The case is Krukenkamp v. SUNY Stony Brook, a summary order decided on October 6. Laypeople and clients will say they "got screwed" after speaking out. Lawyers and judges call it an "adverse employment action." The former phrase makes sense to most of us, but the legal system prefers the latter, clunky, phrase.
If you speak out as a public employee and get screwed over, you have an "adverse employment action" if management's retaliation would deter any reasonable employee from speaking out again. In other words, if the retaliation would have a chilling effect on future speech. This is a lenient standard for plaintiffs, and the Court of Appeals (Pooler, Hall and Kravitz [D.J.]) reverses summary judgment on that basis.
First, the doctor has a case because defendants placed him on inactive clinical status, preventing him from performing surgery.
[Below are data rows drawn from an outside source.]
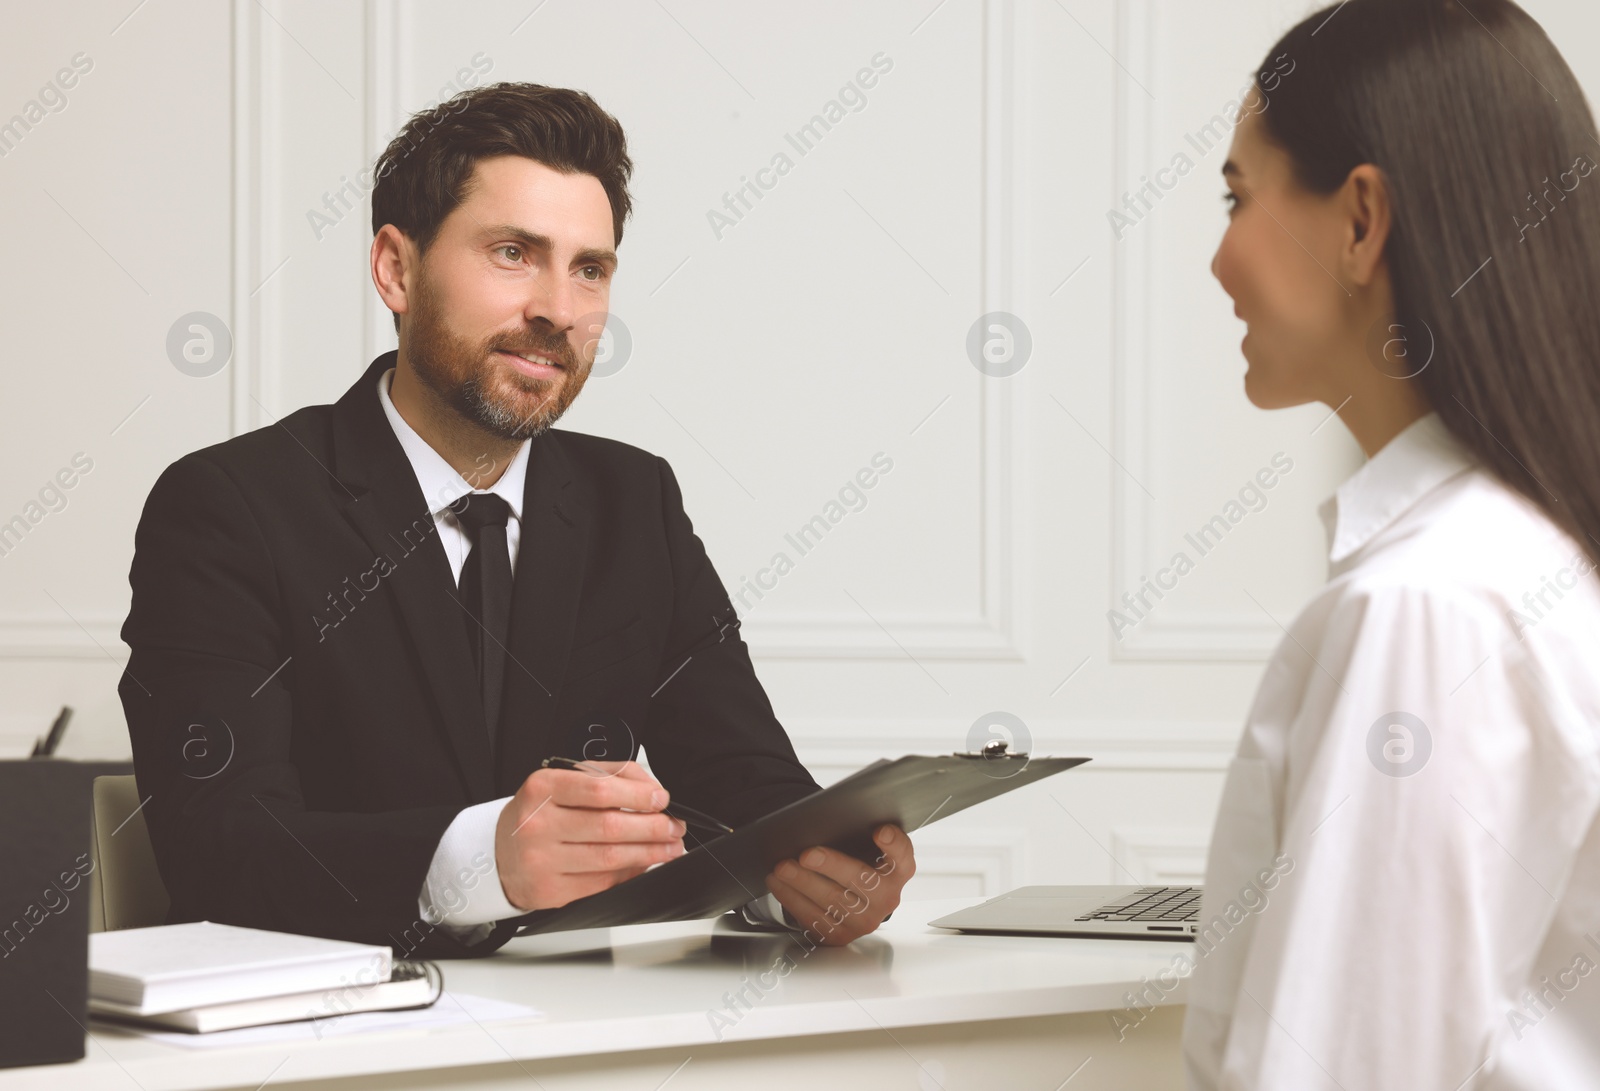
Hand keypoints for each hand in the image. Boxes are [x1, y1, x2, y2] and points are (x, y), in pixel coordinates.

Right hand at [495, 760, 687, 910]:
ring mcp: (542, 861)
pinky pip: (602, 882)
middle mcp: (538, 824)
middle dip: (652, 827)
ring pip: (609, 858)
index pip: (599, 790)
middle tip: (673, 826)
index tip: (661, 798)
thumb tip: (650, 791)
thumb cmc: (538, 813)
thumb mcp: (563, 780)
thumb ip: (608, 776)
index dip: (638, 795)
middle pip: (609, 826)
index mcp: (543, 788)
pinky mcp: (550, 890)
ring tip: (669, 846)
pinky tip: (643, 863)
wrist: (499, 851)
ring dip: (649, 852)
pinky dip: (630, 872)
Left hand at [765, 824, 914, 945]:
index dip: (893, 843)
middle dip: (830, 866)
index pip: (901, 854)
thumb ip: (859, 834)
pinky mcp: (842, 935)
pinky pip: (814, 918)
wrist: (857, 901)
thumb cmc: (859, 863)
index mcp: (898, 870)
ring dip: (803, 883)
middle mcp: (887, 898)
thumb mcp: (867, 848)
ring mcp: (865, 920)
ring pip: (832, 901)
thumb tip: (826, 820)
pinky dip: (792, 899)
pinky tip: (779, 884)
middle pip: (860, 879)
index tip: (880, 832)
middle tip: (806, 854)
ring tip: (782, 867)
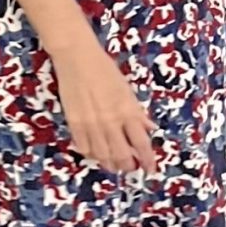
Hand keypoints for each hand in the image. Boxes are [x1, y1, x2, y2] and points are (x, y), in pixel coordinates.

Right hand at [54, 45, 157, 175]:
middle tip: (131, 167)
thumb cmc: (104, 69)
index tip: (151, 169)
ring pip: (102, 156)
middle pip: (122, 156)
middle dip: (128, 166)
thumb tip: (149, 128)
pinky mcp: (74, 123)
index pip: (141, 144)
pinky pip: (84, 148)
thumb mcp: (127, 90)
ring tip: (115, 164)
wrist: (77, 58)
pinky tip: (96, 153)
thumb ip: (137, 112)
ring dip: (111, 164)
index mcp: (127, 111)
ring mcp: (91, 124)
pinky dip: (92, 154)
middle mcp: (110, 122)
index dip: (148, 160)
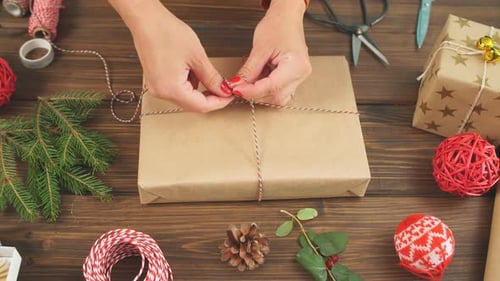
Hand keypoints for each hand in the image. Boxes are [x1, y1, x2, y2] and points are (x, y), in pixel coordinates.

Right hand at [109, 0, 233, 111]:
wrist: (146, 20)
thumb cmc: (165, 32)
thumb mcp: (197, 56)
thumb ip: (212, 77)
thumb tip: (222, 90)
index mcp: (171, 89)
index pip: (201, 106)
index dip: (219, 102)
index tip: (229, 96)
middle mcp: (161, 92)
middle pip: (192, 105)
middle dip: (209, 97)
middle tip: (223, 87)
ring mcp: (156, 88)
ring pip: (185, 97)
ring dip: (198, 89)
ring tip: (203, 70)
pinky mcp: (155, 81)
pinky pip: (176, 90)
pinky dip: (188, 83)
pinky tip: (191, 68)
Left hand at [230, 0, 310, 104]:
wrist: (286, 17)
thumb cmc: (278, 25)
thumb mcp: (260, 48)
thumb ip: (249, 71)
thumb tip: (237, 85)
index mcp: (296, 65)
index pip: (272, 87)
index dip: (252, 91)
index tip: (237, 90)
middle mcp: (301, 74)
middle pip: (276, 96)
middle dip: (255, 94)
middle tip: (239, 87)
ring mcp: (299, 77)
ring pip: (278, 97)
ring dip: (260, 93)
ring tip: (249, 81)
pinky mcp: (294, 77)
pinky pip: (280, 90)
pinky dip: (266, 88)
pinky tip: (258, 79)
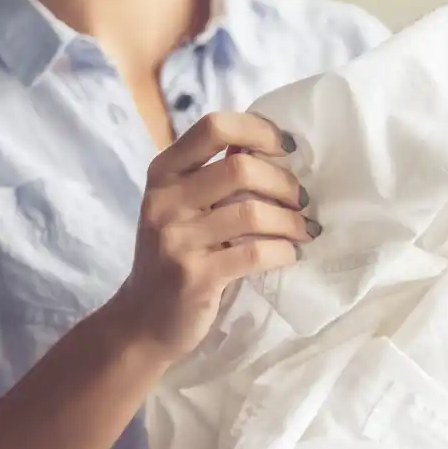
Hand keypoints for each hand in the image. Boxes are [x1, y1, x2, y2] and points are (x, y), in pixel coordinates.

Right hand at [105, 113, 320, 360]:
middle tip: (302, 201)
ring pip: (252, 212)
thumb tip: (273, 145)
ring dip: (291, 221)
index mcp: (164, 173)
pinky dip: (283, 252)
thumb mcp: (184, 207)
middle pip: (240, 168)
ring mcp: (176, 239)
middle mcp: (164, 200)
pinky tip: (290, 255)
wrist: (143, 321)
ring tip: (305, 231)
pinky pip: (254, 253)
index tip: (286, 148)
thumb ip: (216, 175)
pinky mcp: (194, 277)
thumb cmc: (176, 255)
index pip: (213, 127)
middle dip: (284, 183)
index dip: (258, 130)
Second, when he was on call, defendants referred fewer patients to him after he spoke out. Third, the Center took his name off the "Find a Doctor" website shortly after he spoke out, a move that made it more difficult for him to find new patients and work elsewhere. These are not trivial acts of retaliation, the Court of Appeals says. (The court does say that one retaliatory act -- seating him on a small stool next to the garbage during a meeting -- is too trivial to support a damages claim).
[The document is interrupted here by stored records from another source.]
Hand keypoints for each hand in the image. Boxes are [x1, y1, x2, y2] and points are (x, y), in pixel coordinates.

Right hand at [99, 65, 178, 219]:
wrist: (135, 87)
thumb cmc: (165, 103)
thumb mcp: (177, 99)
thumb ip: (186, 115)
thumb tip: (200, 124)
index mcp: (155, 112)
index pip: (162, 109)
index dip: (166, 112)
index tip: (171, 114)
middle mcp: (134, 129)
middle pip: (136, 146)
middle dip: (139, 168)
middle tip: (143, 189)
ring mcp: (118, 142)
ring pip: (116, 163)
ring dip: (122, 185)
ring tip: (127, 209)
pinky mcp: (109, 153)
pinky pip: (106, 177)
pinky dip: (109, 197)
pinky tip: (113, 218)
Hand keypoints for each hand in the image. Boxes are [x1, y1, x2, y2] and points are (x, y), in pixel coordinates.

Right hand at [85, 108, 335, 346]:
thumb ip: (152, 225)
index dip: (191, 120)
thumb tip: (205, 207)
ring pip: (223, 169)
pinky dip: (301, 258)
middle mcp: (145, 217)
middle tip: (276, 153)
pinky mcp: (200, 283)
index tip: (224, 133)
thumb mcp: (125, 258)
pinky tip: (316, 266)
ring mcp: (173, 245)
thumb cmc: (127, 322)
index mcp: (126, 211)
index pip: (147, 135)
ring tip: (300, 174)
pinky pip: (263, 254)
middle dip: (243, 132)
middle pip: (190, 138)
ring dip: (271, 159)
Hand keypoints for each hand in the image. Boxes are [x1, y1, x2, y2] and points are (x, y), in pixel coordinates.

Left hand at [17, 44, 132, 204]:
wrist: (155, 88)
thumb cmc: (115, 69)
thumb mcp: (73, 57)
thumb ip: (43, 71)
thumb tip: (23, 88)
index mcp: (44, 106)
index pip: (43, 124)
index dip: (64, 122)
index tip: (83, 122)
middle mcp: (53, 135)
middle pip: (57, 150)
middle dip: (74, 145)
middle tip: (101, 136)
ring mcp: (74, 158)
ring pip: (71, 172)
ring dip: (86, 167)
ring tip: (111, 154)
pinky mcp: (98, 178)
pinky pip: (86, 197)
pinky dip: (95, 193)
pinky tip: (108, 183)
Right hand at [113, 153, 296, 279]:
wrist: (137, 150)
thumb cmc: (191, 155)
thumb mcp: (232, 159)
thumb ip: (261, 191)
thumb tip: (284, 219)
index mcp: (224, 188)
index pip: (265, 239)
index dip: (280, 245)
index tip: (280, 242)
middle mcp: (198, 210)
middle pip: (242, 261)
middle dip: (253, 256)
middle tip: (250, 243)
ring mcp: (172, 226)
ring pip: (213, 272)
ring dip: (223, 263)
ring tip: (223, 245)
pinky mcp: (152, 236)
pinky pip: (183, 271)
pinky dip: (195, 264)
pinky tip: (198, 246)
Interesting side-note to the case. Generally, if the adverse employment action takes place six months after the free speech, that's too attenuated a causal connection between the speech and the retaliation to support a claim. Courts prefer a tighter connection, i.e., no more than a few months. One way around this is to show that defendants waited for the right moment to retaliate. Here, the Second Circuit says defendants "waited six months for an opportune time to take the most visible adverse acts, when Dr. Krukenkamp was scheduled to go on Title F leave." Authority for this holding is found in Espinal v. Goord, 558 F.3d 119 (2d Cir. 2008), a prisoners' rights case, not an employment case. The Second Circuit extends that case to the employment context.